In Basel hätten die persönlichen Angriffe anonymer Kreise gegen einzelne Personen in den letzten Monaten jedoch ein «neues und besorgniserregendes Ausmass angenommen». (Bild: Keystone)
Basel

Persönliche Angriffe auf Mitarbeitende des Bundesasylzentrums nehmen zu

Laut dem Staatssekretariat für Migration (SEM) sind in allen Asylregionen Drohungen gegen SEM-Mitarbeitende und Beschädigungen von Einrichtungen festzustellen.

Insbesondere Bundesasylzentren sind von den Drohungen und Beschädigungen beroffen. In Basel hätten die persönlichen Angriffe anonymer Kreise gegen einzelne Personen, die im Bundesasylzentrum Basel arbeiteten, in den letzten Monaten jedoch ein «neues und besorgniserregendes Ausmass angenommen», schreibt das SEM in einer Mitteilung vom Dienstag, 27. April.

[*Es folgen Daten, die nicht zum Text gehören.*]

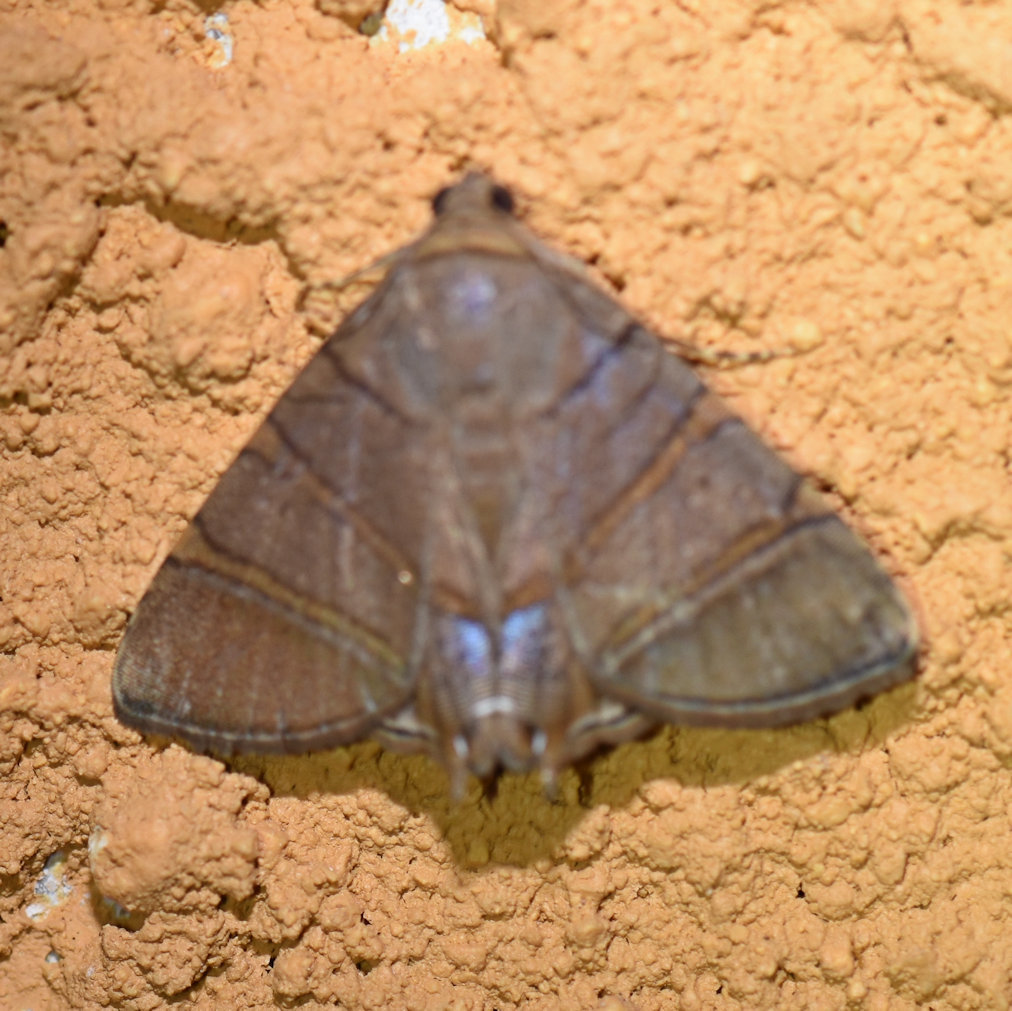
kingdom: Animalia
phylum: Arthropoda
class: Insecta
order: Lepidoptera
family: Erebidae
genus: Eulepidotis
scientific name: Eulepidotis addens
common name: Eulepidotis moth
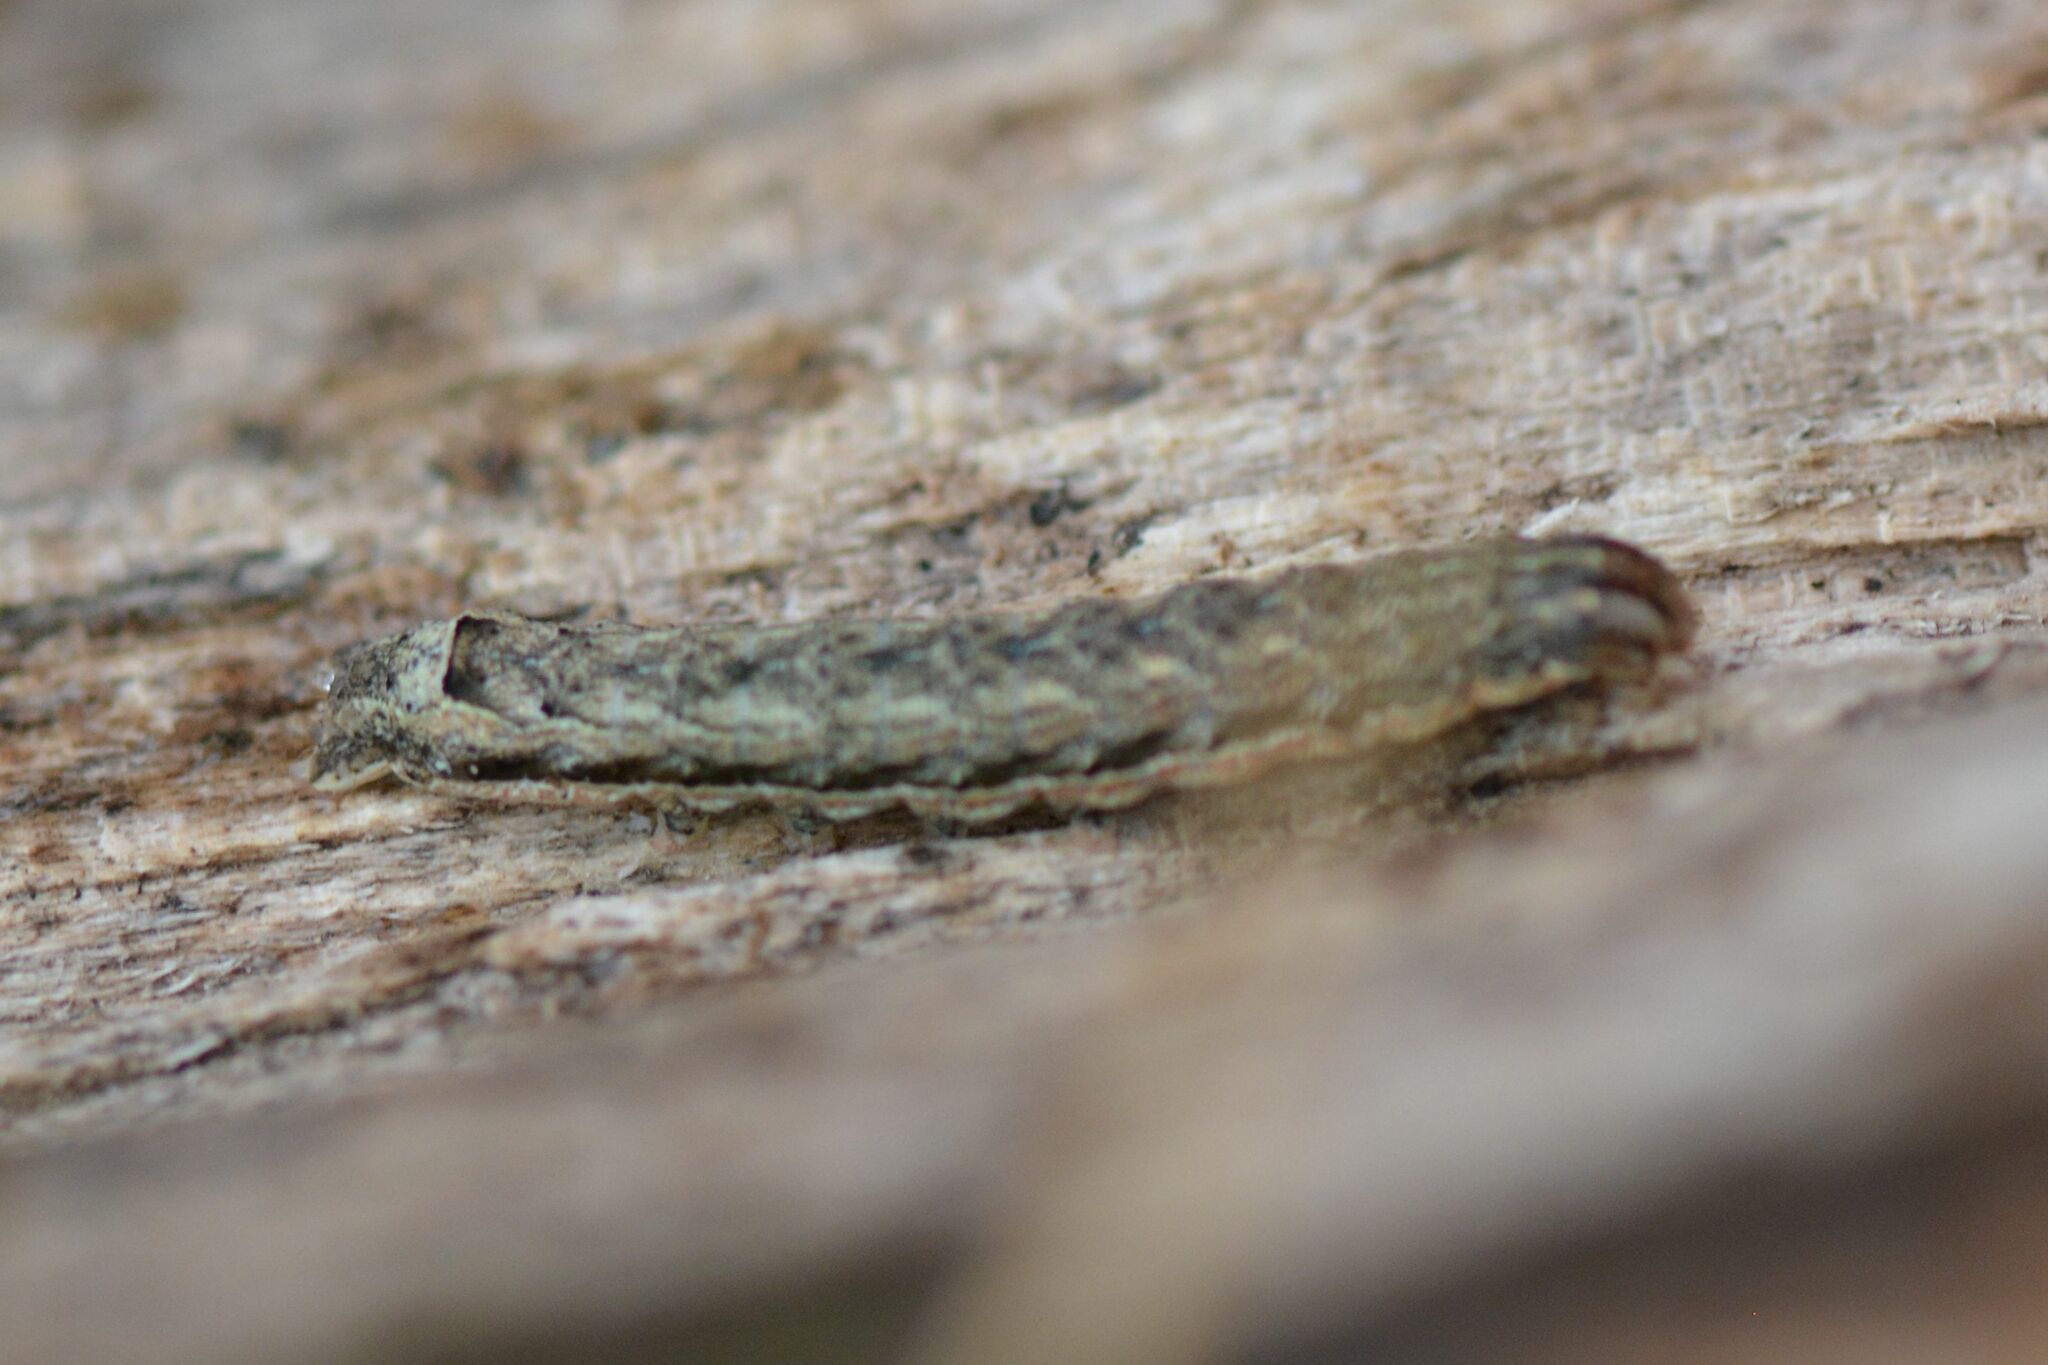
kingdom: Animalia
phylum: Arthropoda
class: Insecta
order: Lepidoptera
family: Noctuidae
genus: Noctua
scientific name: Noctua comes
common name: Lesser yellow underwing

Im privaten Umfeld zumindest einer Mitarbeiterin des SEM und ihrer Familie sei es gar zu massiven Sachbeschädigungen und schweren kriminellen Handlungen gekommen. Man verurteile diese «politisch motivierten Gewalttaten» aufs Schärfste und habe Anzeige bei der Bundesanwaltschaft erstattet.

Schäden in Millionenhöhe

Bei Einbrüchen und Vandalenakten wurden laut SEM-Angaben unter anderem in den Bundesasylzentren in Giffers FR und Kappelen BE Sachschäden von rund zwei Millionen Franken verursacht. Auch Einrichtungen von privaten Unternehmen, die im Auftrag des SEM arbeiteten, seien immer wieder Ziel politisch motivierter Gewalttaten gewesen. Anonyme Kreise hätten dabei die schweizerische Asylpolitik als «unmenschlich» und Bundesasylzentren als «Asyllager» bezeichnet.

Das SEM hat nach eigenen Angaben eine Reihe von Massnahmen ergriffen, um seine Einrichtungen vor Schäden zu schützen, die aufgrund von Vandalenakten entstehen.